Today we are talking about the 3rd Horsemen: Defensiveness.
(Start here for the series: 4 Easy Ways to Kill Your Relationship)
It seems protective, yet it holds the power of death.
Defensiveness often will rear its head in response to Criticism. However, I have seen Defensiveness when the other is simply expressing a concern.
Defensiveness starts in the mind.
Perhaps at the root of this action are feelings of insecurity and lack. The thoughts creating this feeling might be, "I am not good enough." "I am defective." "Something is wrong with me." And so it interprets the other person's complaint through this filter.
Defensiveness perceives an attack. It feels threatened. It feels vulnerable.
We see the first case of defensiveness in the Bible right after we learn about creation.
In the story of "The No No's" as my daughter liked to call it, Adam and Eve disobey. Adam blamed the Apple Eating on Eve; Eve blamed it on the snake. When questioned, defensiveness was the go to.
Defensiveness wants to offer explanations and be understood. Yet, in offering explanations it silences the other person. It refutes what they are saying.
The thoughts you have when you are defensive are about what you can't control--someone else's thoughts.
People get to have opinions. Other's get to think what they want about a circumstance.
When I am intentional and I feel defensive, I tell myself that my husband is trying to create closeness and that he is not against me. Instead of getting defensive, I try to think maybe he is hurting or concerned, not that there is something wrong with me.
I can't say I don't ever jump to defend myself or offer an explanation, but I try to listen and understand where he is coming from.

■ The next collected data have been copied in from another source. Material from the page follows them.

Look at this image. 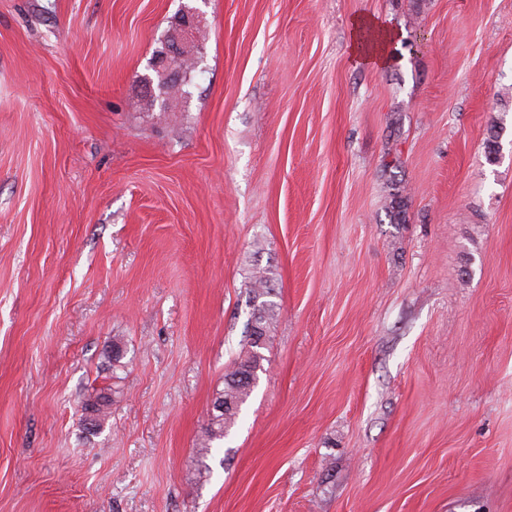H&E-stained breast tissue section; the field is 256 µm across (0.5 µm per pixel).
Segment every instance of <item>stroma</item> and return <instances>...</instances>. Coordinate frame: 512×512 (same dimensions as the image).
I'll list each match as a JSON object with an SVG mask.
<instances>
[{
	"instance_id": "1",
	"label": "stroma",
	"mask_w": 512,
	"mask_h": 512,
	"mask_svg": "<svg viewBox=\"0 0 512 512\" xmlns=\"http://www.w3.org/2000/svg\"><path fill=\"white\" fill-rule=\"evenodd\" d=\"M0 512H512V0H0ZM199 13L196 10H185L176 20L175 25L167 35L165 48L156 51L162 55L155 56L150 61V69L159 72L168 79L178 77L176 63L192 46L198 44L197 33L200 29ZM155 54V55H156ZM352 51L355 59L363 64L383 67L387 64L389 56L386 51L388 41H394L384 23L377 19L355 18L351 21ZM365 32H373L378 40L368 44L363 36ZM264 272L256 271L249 277V292L252 303L251 321L249 327L250 347L247 357L224 373V390L216 398L213 412L206 428L207 442L224 437V431L234 424L238 417L241 405L249 397L257 380V372L261 370V349L266 337L269 321L276 316L275 305L264 298L270 295L267 288L268 279ZM253 323L257 325L258 332L254 336Z\"/></svg>"
}]
</instances>
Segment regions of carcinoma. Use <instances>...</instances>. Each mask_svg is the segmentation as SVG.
<instances>
[{
	"label": "carcinoma",
	"instance_id": "cac0c4a2",
	"mask_svg": "<svg viewBox=\"0 0 512 512\" xmlns=\"http://www.w3.org/2000/svg\"><path fill=\"white\" fill-rule=\"evenodd\" d=\"M267 283L268 279L261 271H256L249 277L251 322L255 323V326L249 327L251 351L245 359L224 373V390L216 398L206 428L207 442L203 446L205 452L209 451L210 442L224 437V431L234 424L241 405L249 397L257 380V372L261 369L263 360L259 349L263 346L269 321L276 316L274 303L266 300L270 295ZM111 402V395L101 392L93 401L85 404L84 410H90L94 414L95 427L101 426L105 409Z\"/></svg>",
	"mask_w": 512,
	"mask_h": 512
}]
</instances>
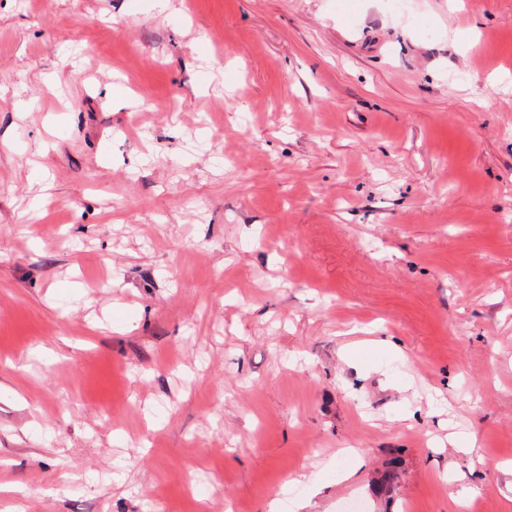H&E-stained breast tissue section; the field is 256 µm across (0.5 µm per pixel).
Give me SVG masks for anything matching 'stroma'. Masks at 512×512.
<instances>
[{"mask_svg": "<svg viewBox=\"0 0 512 512\" xmlns=\"http://www.w3.org/2000/svg\"><path fill=\"white\" fill-rule=\"evenodd\" d=\"M276 498L512 512V0H0V512Z\"/></svg>", "mask_w": 512, "mask_h": 512, "instance_id": "obj_1", "label": "stroma"}]
</instances>
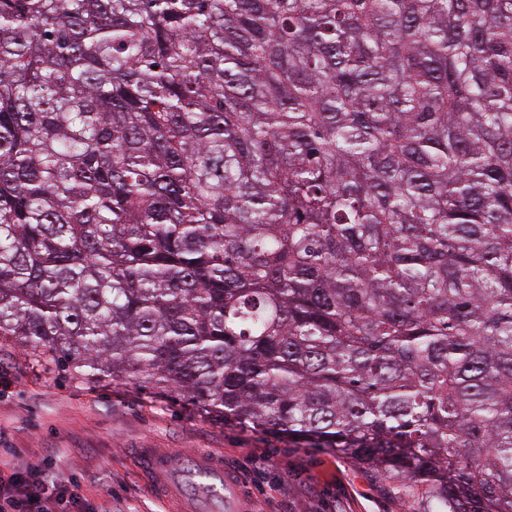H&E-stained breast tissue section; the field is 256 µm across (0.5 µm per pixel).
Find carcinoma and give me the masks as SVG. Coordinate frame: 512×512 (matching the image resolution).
<instances>
[{"label": "carcinoma", "instance_id": "carcinoma-1", "mask_svg": "<svg viewBox=\"0 0 512 512\" xmlns=\"http://www.w3.org/2000/svg\"><path fill=\"white\" fill-rule=\"evenodd\" d=\"M512 512V0H0V338Z\"/></svg>", "mask_w": 512, "mask_h": 512}]
</instances>
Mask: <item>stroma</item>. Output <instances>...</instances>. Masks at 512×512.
Segmentation results:
<instances>
[{"label": "stroma", "mask_w": 512, "mask_h": 512, "mask_svg": "<svg viewBox=\"0 0 512 512\" xmlns=\"http://www.w3.org/2000/svg\"><path fill=\"white\" fill-rule=\"evenodd\" d=\"M202 454L224 466L244 512H406L391 487L353 461L287 437L225 427L150 386L91 381L0 339V452L78 485L96 512H179L137 457Z\"/></svg>", "instance_id": "1"}]
</instances>
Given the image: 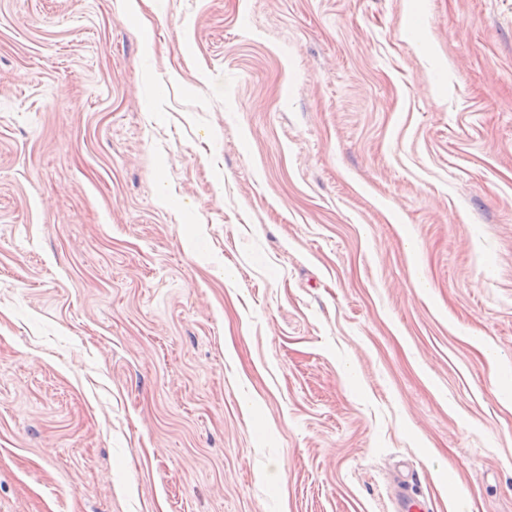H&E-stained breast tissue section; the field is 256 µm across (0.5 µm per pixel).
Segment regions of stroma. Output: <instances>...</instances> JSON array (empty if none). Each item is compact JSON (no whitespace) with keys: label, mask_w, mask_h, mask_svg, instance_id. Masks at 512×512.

The antidote to Defensiveness is to listen to your partner's complaint without feeling attacked. It would be better to say, "I am feeling defensive" than to get defensive.
If you tend to feel defensive, ask yourself, what are the underlying thoughts that make me feel that?
Recognize that changing a defensive pattern takes practice.
Recognizing the feeling of defensiveness and breathing it in can help us feel the emotion without reacting to it and slow down the physiological flooding.
Once we are able to pause and recognize that we are wanting to act out defensively, we can identify other helpful thoughts that help us to actually listen.
My partner is really feeling what he is feeling.
My partners experience is valid and so is mine.
I am interested in what my husband is perceiving and experiencing.
When we share a complaint with our husband and he listens without becoming defensive that feels really really good. We feel listened to. Even if our husband disagreed with what we shared or wanted something contrary, if he first legitimately validated and appreciated what were were feeling, we would at least think, "wow, he gets where I am coming from."
Wouldn't it be great to offer that to him? Wouldn't that feel good for you? (and believe me once you quit resisting what you think is painful , pushing into it....it feels so freeing!)
When we feel listened to and understood, we are better listener's ourselves.
In thinking about how you want to show up, think about how you want your husband to respond to you when you share. Offer that same non-defensive response, by reminding yourself that his opinions and perceptions are valid. And so are yours.
When you do this, you can listen without defense and seek to love, understand and honor in the way you desire.
Where we are in life proves what we are thinking. When we change our perspective, we can change our lives and our relationships.